> _What you will do_
The entries below are to be repeated exactly, and their pictures left out.

━━━

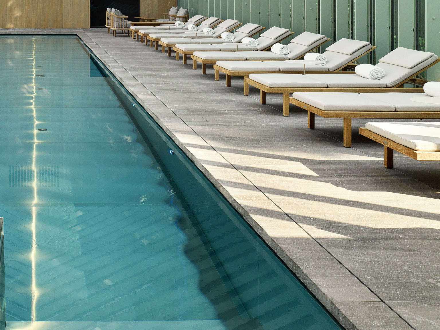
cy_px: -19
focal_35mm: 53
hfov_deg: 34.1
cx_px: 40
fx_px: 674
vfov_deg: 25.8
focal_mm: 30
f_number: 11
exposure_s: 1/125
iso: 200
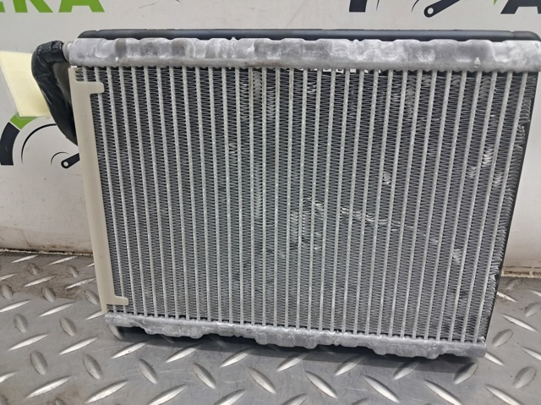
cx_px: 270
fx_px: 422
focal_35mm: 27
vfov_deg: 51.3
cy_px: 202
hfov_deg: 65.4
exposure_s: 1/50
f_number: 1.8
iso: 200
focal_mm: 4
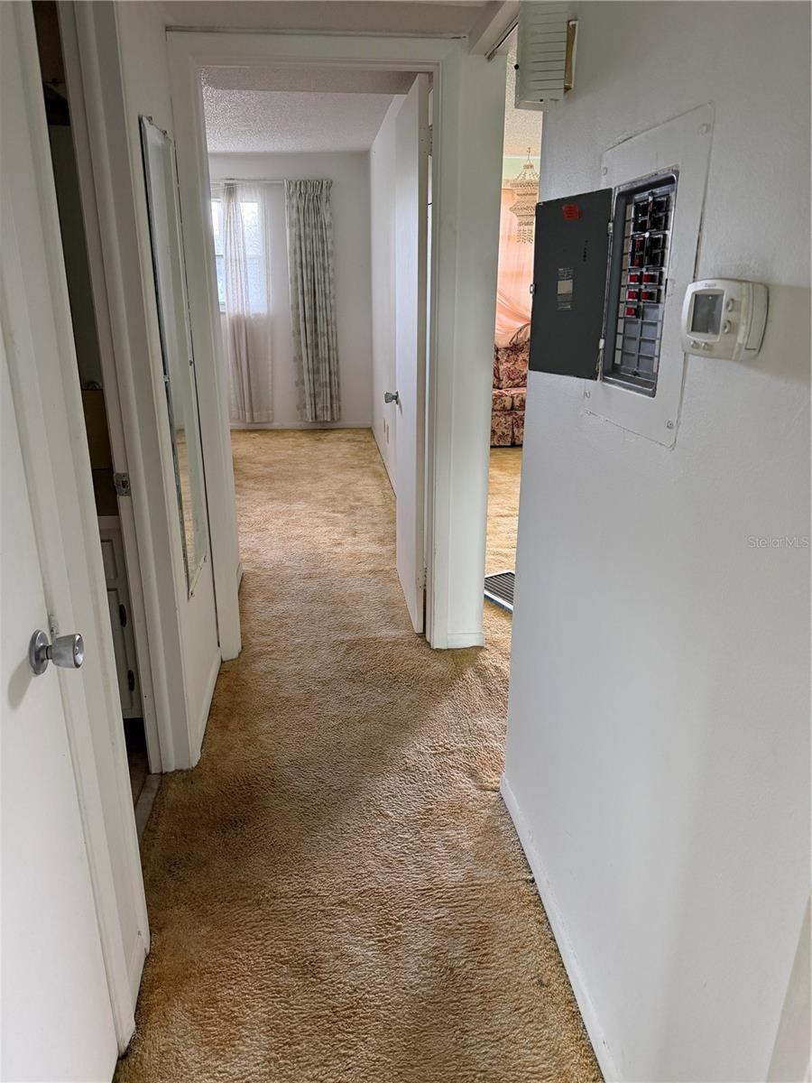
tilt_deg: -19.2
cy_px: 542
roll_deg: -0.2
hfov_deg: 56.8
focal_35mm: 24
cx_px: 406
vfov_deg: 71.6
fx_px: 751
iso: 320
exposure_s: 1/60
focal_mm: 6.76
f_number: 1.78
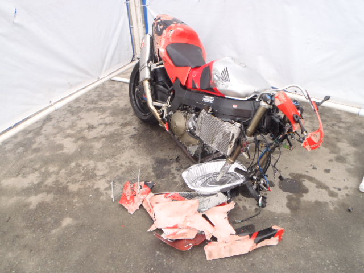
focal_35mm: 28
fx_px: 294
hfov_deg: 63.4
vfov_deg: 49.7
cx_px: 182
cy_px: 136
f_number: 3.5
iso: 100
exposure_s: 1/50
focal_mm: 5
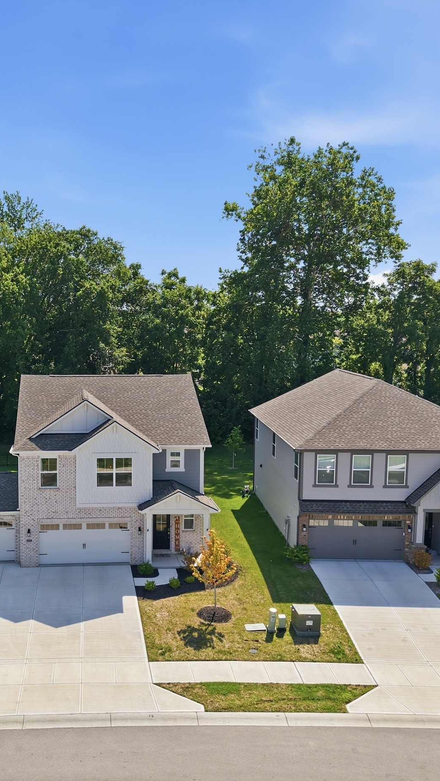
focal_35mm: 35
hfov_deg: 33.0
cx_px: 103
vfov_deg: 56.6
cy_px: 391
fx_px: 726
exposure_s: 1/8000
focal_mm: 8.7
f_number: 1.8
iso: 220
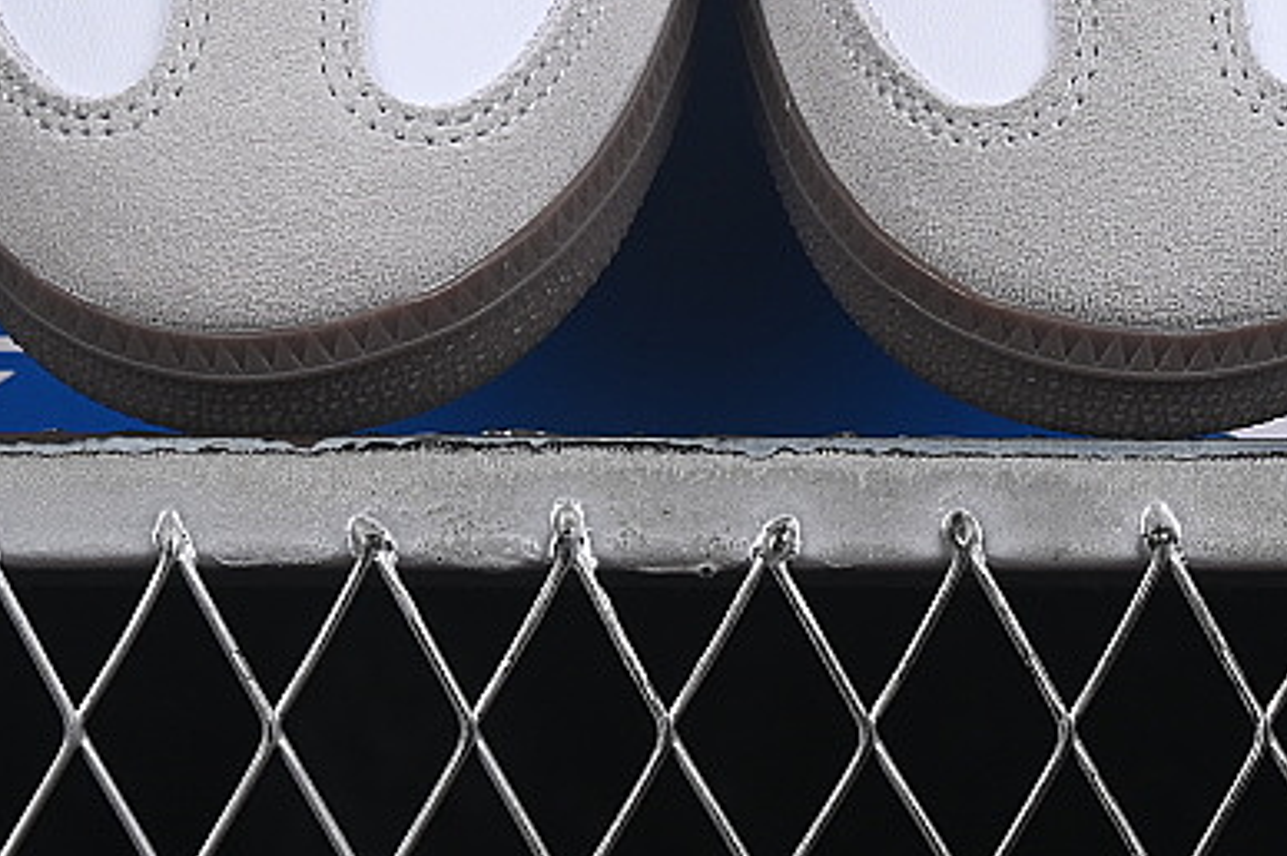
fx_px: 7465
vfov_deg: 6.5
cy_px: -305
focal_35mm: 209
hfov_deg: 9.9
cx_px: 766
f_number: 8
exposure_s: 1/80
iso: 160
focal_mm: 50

━━━

> _Task result_
cy_px: -19
focal_35mm: 53
hfov_deg: 34.1
cx_px: 40
fx_px: 674
vfov_deg: 25.8
focal_mm: 30
f_number: 11
exposure_s: 1/125
iso: 200
cx_px: 270
fx_px: 422
focal_35mm: 27
vfov_deg: 51.3
cy_px: 202
hfov_deg: 65.4
exposure_s: 1/50
f_number: 1.8
iso: 200
focal_mm: 4
tilt_deg: -19.2
cy_px: 542
roll_deg: -0.2
hfov_deg: 56.8
focal_35mm: 24
cx_px: 406
vfov_deg: 71.6
fx_px: 751
iso: 320
exposure_s: 1/60
focal_mm: 6.76
f_number: 1.78
focal_35mm: 28
fx_px: 294
hfov_deg: 63.4
vfov_deg: 49.7
cx_px: 182
cy_px: 136
f_number: 3.5
iso: 100
exposure_s: 1/50
focal_mm: 5
focal_35mm: 35
hfov_deg: 33.0
cx_px: 103
vfov_deg: 56.6
cy_px: 391
fx_px: 726
exposure_s: 1/8000
focal_mm: 8.7
f_number: 1.8
iso: 220
fx_px: 7465
vfov_deg: 6.5
cy_px: -305
focal_35mm: 209
hfov_deg: 9.9
cx_px: 766
f_number: 8
exposure_s: 1/80
iso: 160
focal_mm: 50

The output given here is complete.